Text for analysis -
_ _ _

MOVarazzi

Monday, August 8, 2011

483. How To Plan A Virgo Summer

First, before the end of the school year, get out your pristine white calendar and set it on your desk. Stare at the blank grid and think of all the blissful things you can do to fill it.

Next, brainstorm. On a separate sheet of paper, make a list of fun childhood things like
  • Museums
  • Petting zoo
  • Water park
  • Vacation travel
  • Soccer camp
  • Book store
  • Art projects (to include home-made wooden models, clay figures, ceramics, mosaic glass, mini-canvases)
  • Gardening
  • Swimming
  • Bowling
  • Miniature golf
Suddenly remember that you hate crowds, and the museums near you are high-caliber and attract visitors from all over the world. Cross out “museums.” Tell yourself that you can go in the fall. Or winter. Or spring. But not now.

Smile when you think about the petting zoo. Picture your sweet children petting a miniature pony and feeding some geese. Gasp as you remember how that fierce goat tried to eat your younger son’s socks (and by default, his feet, toes, ankles, shins, and knees) the last time you went. Cross “petting zoo” off the list. You have a cat, and she is soft. The kids can pet her.

Water parks are refreshing and a perfect place to go on those blisteringly hot summer days. Envision your family enjoying summer fun at the water park. Google the water parks closest to you to find out the prices. Read and re-read the part about it costing $55 per person. Wonder if that is a typo and really says $5.50. Call. Get put on hold. Talk to Sharla who confirms (very nicely) that $55 is indeed the daily rate. “Each?” you hear yourself say. Ask her if there are any promotional deals. Cry when she tells you that IS the promotional deal.

Cross “water park” off the list.

_ _ _

Extracted entries -

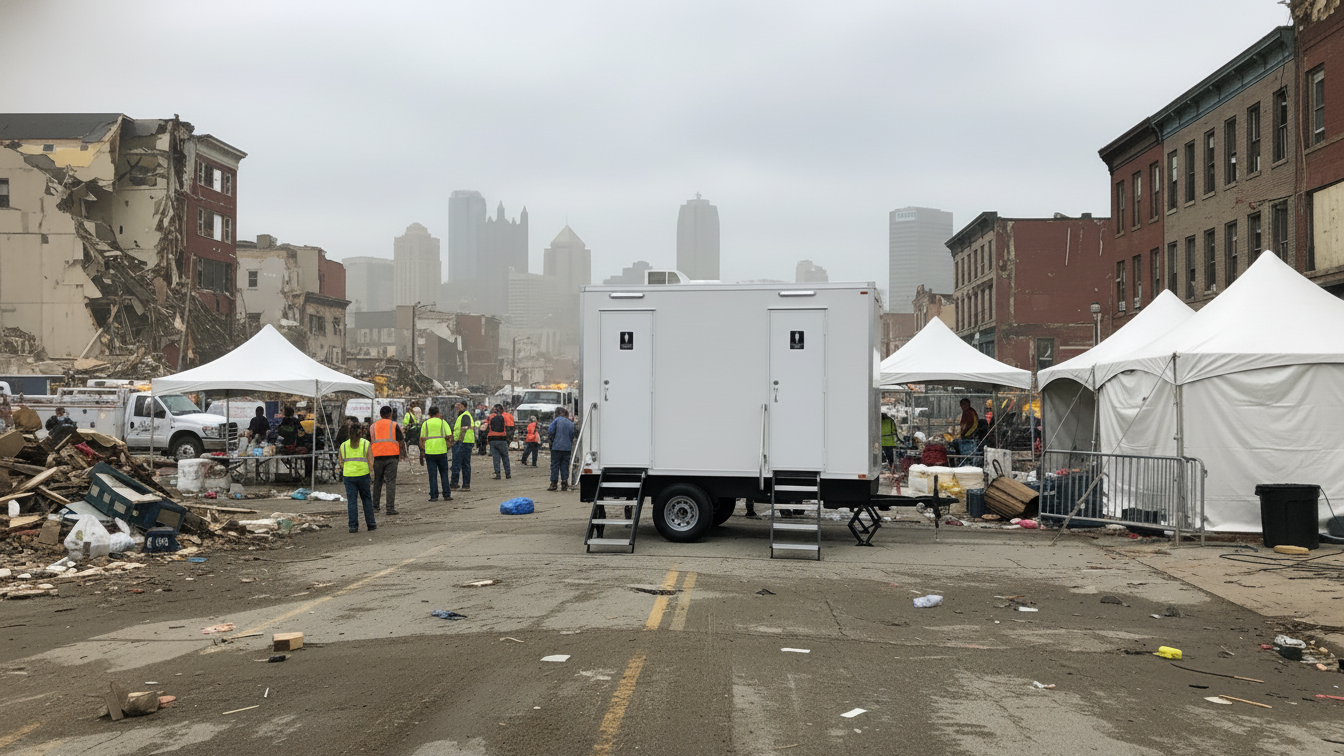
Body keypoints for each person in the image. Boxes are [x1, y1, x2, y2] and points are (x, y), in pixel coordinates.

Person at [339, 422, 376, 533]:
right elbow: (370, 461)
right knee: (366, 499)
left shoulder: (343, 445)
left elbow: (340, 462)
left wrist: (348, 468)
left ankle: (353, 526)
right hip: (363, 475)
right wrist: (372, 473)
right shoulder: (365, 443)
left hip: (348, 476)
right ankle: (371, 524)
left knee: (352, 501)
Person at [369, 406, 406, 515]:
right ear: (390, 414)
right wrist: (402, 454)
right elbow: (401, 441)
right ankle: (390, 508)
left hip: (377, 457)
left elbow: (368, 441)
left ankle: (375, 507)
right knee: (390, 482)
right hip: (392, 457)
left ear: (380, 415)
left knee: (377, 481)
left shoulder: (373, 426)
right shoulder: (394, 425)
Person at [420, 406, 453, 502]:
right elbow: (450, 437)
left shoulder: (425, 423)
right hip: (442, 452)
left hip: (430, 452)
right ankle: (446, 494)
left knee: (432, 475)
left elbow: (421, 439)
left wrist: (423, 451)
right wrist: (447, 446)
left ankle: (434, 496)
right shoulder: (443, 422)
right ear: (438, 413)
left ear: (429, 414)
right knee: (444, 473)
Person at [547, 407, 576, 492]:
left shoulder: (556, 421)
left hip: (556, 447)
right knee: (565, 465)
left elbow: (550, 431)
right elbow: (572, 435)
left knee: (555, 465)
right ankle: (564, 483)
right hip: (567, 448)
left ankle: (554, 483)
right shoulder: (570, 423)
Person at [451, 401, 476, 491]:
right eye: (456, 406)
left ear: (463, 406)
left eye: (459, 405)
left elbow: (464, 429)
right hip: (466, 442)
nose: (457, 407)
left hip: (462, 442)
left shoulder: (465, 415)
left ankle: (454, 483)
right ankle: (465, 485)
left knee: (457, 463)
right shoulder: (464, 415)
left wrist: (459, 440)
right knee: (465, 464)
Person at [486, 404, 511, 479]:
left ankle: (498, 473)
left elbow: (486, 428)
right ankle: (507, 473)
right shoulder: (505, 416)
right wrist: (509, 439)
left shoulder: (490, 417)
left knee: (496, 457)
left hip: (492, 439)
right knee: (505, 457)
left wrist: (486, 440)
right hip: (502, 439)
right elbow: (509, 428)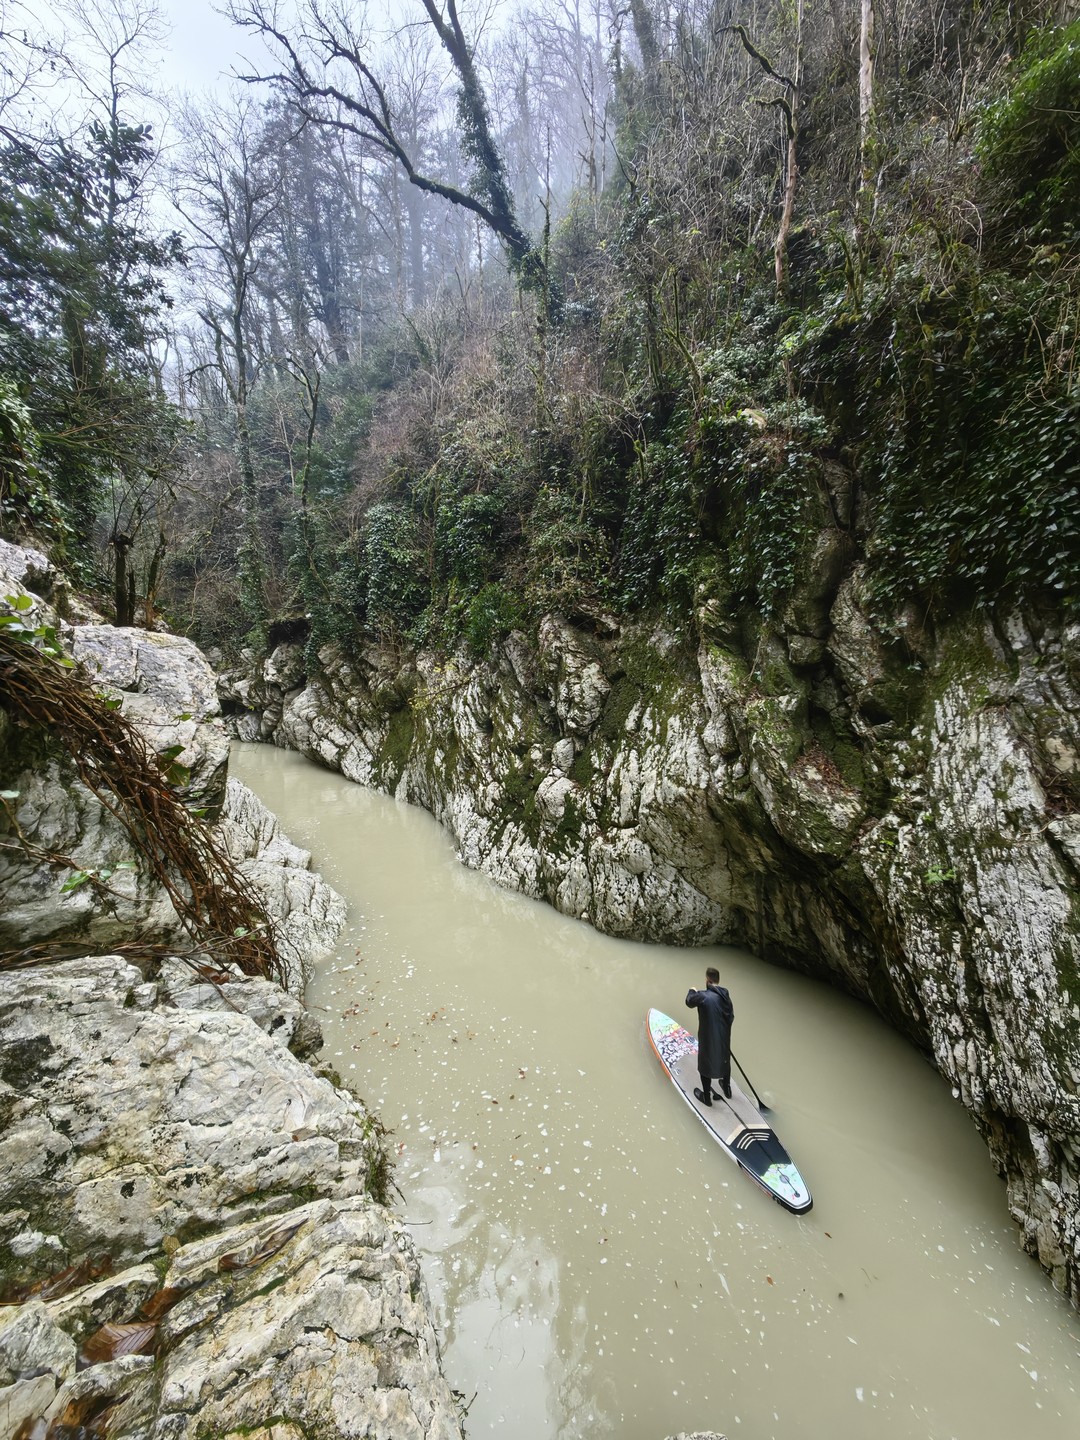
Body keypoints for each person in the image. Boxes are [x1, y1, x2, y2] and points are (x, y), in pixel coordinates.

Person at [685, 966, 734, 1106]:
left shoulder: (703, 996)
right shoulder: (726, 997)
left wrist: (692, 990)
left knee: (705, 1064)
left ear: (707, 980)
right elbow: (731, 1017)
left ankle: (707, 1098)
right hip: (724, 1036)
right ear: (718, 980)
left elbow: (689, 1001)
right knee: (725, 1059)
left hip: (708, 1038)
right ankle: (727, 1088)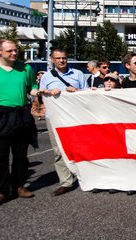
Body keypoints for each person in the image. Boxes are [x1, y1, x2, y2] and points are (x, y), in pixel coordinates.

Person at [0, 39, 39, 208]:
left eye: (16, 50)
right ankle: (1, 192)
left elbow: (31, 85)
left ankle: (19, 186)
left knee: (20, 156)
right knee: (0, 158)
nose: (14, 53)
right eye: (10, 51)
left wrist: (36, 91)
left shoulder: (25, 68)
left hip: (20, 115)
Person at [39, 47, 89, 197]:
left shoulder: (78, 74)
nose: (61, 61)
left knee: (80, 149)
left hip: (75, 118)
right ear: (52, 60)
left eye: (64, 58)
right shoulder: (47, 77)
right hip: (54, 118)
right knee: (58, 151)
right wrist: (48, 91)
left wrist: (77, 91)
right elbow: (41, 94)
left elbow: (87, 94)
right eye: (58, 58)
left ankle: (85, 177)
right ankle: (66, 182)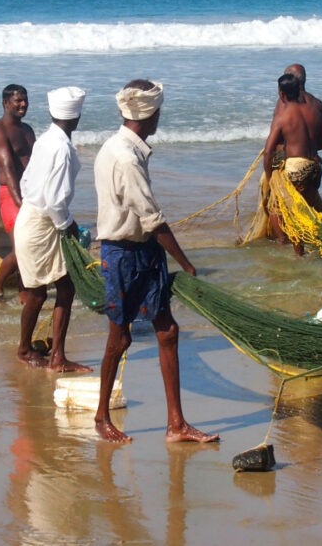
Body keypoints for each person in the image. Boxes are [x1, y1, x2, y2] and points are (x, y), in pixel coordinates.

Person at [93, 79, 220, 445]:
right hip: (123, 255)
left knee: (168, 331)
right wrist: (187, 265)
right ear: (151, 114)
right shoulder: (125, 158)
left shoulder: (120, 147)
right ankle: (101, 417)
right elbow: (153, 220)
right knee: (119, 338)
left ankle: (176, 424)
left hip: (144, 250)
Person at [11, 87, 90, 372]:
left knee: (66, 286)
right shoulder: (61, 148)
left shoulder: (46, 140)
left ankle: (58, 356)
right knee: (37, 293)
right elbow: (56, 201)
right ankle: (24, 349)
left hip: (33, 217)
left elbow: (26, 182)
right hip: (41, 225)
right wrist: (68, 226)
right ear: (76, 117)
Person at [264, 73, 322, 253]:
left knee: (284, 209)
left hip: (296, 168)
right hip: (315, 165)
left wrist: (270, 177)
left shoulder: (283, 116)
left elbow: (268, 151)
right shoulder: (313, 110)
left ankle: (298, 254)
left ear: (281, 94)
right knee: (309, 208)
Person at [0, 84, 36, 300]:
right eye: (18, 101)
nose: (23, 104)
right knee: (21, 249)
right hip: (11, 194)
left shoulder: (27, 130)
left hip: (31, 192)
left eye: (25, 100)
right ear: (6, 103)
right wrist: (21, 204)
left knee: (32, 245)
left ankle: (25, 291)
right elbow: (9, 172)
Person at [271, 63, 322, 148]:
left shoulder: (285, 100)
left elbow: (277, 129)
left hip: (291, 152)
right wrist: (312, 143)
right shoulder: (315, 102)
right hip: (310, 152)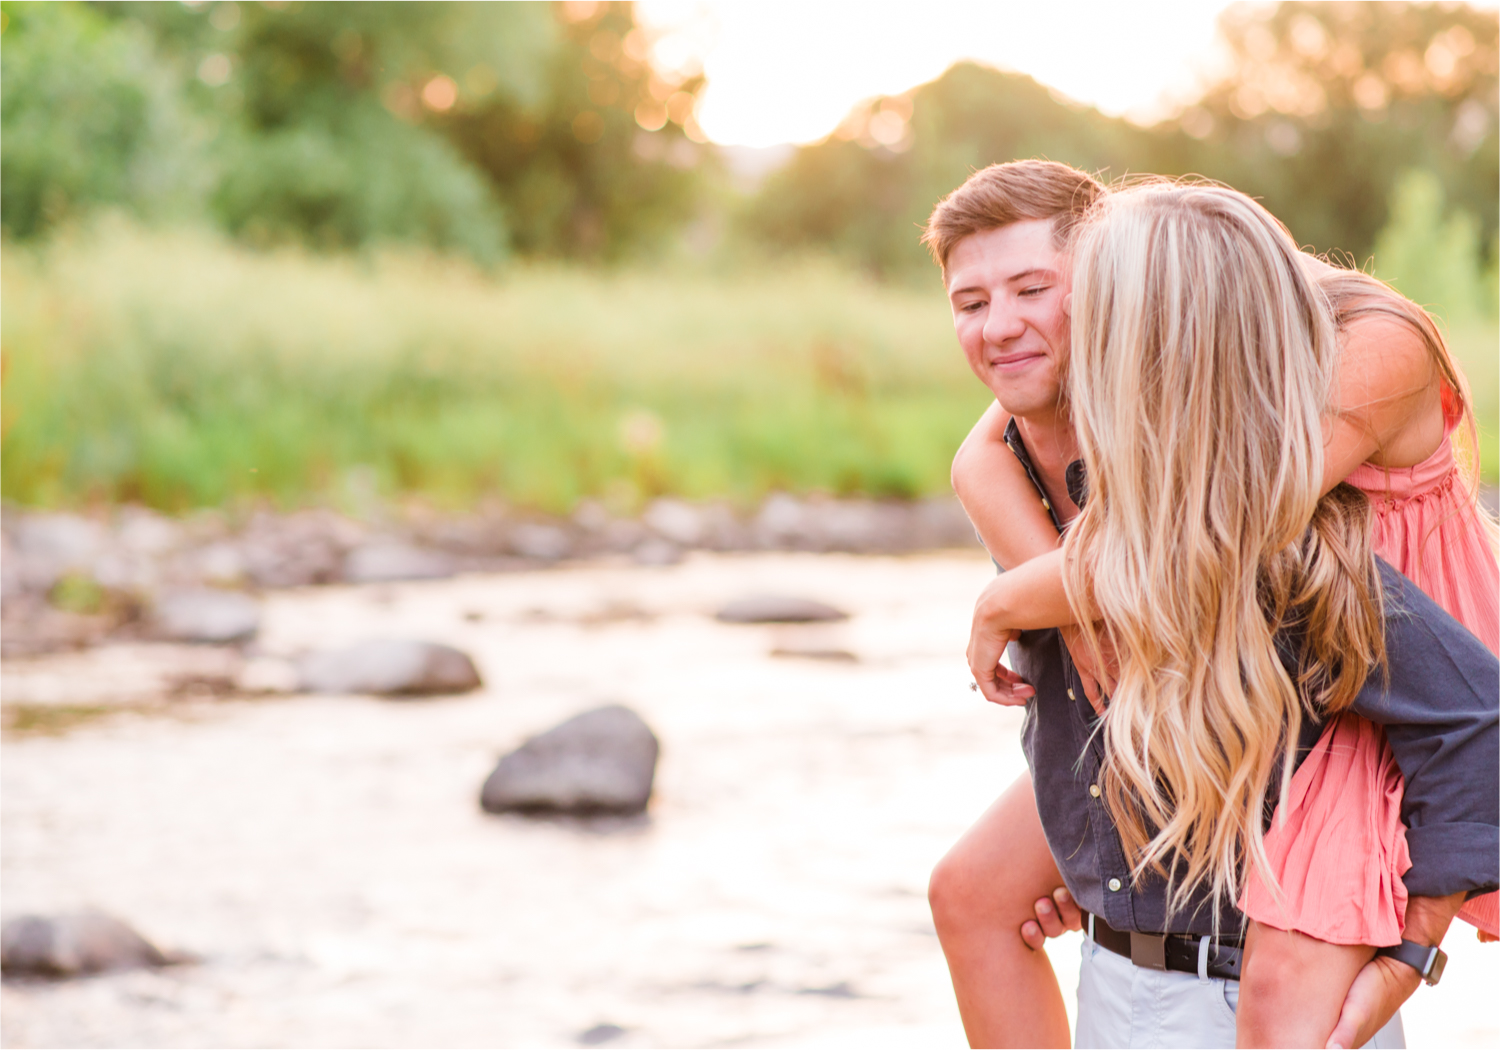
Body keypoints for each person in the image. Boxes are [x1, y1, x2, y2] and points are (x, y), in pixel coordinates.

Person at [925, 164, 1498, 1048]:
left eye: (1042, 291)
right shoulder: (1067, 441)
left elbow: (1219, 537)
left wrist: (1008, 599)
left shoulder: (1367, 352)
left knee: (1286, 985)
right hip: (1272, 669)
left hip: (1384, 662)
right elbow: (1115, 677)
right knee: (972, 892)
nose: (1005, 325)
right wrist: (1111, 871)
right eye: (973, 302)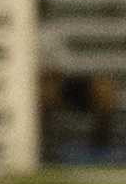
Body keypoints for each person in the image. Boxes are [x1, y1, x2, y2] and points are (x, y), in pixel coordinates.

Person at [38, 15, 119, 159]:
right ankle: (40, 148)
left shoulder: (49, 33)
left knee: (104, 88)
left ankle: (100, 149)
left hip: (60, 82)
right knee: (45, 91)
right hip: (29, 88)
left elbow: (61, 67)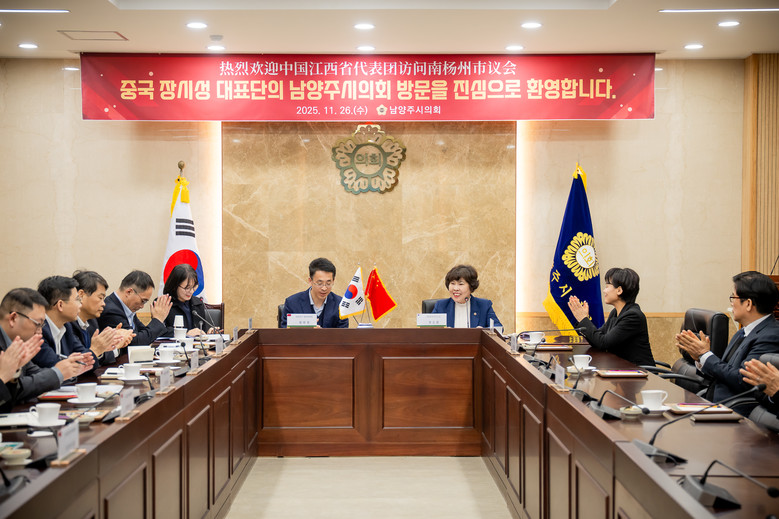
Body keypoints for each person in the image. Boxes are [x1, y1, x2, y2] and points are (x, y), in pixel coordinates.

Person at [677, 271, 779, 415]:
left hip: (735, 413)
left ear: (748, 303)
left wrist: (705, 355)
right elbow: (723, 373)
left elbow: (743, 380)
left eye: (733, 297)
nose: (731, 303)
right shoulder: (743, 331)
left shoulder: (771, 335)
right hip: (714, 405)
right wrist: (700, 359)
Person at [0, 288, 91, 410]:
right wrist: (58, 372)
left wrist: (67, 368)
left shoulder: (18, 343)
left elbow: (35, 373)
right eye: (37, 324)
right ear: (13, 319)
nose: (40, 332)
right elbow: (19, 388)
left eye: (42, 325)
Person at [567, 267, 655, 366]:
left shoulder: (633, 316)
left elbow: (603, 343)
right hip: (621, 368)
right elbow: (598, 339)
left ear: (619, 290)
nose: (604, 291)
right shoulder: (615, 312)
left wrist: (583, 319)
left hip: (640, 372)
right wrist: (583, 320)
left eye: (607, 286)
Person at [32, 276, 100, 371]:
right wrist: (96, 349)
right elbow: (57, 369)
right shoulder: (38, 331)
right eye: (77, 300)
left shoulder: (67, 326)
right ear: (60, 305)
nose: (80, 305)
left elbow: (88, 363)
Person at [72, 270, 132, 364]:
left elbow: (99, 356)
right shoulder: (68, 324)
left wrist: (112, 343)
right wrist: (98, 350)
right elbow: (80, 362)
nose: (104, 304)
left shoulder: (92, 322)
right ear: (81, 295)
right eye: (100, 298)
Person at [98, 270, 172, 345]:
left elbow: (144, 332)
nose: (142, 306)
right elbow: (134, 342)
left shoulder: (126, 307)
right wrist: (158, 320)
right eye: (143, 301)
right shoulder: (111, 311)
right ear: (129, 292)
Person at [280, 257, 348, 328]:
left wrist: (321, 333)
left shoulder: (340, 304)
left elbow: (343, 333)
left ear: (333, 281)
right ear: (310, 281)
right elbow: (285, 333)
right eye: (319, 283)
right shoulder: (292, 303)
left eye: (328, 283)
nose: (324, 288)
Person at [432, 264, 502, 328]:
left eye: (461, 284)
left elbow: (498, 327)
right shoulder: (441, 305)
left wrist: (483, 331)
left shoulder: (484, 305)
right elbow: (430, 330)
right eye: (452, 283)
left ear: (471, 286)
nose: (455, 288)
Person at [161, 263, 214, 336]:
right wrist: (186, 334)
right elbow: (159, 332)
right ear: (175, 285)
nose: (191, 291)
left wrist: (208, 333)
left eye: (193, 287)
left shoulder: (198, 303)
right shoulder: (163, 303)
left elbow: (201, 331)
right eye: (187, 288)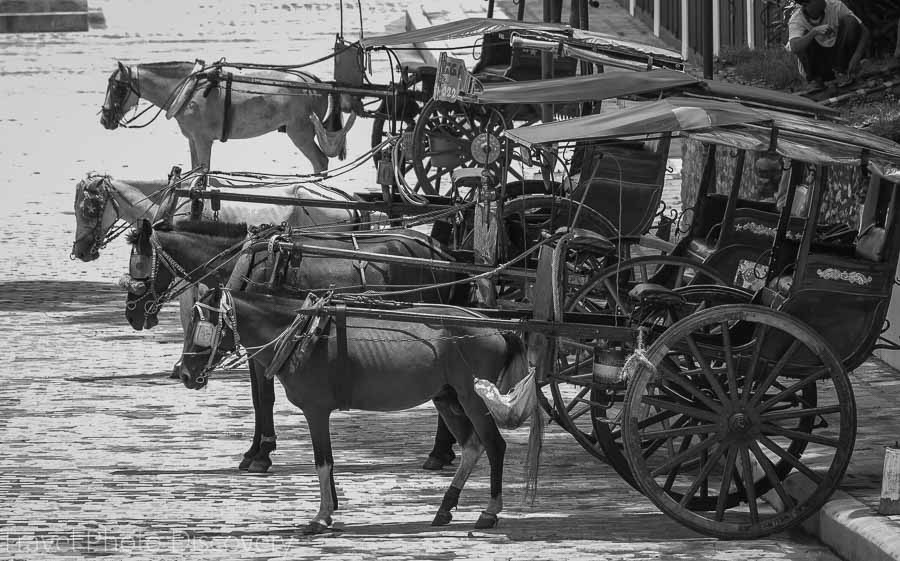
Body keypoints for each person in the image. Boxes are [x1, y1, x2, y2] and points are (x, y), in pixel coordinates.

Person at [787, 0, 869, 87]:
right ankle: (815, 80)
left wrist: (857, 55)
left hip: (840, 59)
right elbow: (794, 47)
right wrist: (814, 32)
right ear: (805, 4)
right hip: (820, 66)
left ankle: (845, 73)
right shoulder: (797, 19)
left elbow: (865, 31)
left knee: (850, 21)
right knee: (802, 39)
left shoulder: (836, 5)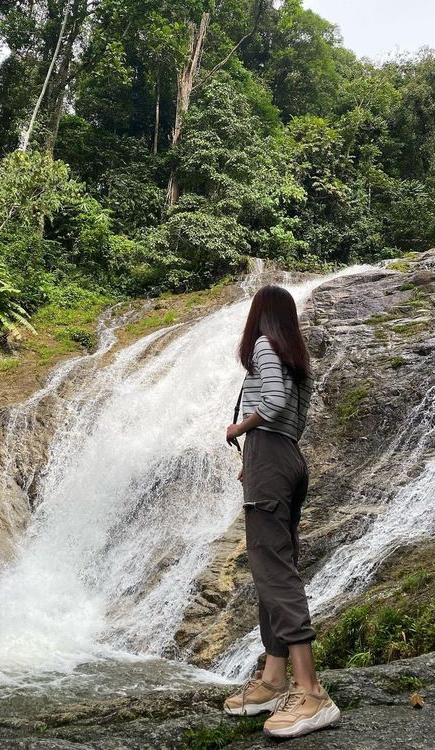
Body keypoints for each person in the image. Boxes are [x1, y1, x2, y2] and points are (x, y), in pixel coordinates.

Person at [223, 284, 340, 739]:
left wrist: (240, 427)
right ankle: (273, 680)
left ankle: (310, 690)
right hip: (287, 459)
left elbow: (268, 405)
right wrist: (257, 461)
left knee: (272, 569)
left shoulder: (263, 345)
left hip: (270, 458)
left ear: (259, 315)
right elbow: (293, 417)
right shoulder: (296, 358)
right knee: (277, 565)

_ _ _

Retype the passage of the blog post above about planning a Virgo summer, from "First, before the" to "to fill it.", word for word.

First, before the end of the school year, get out your pristine white calendar and set it on your desk. Stare at the blank grid and think of all the blissful things you can do to fill it.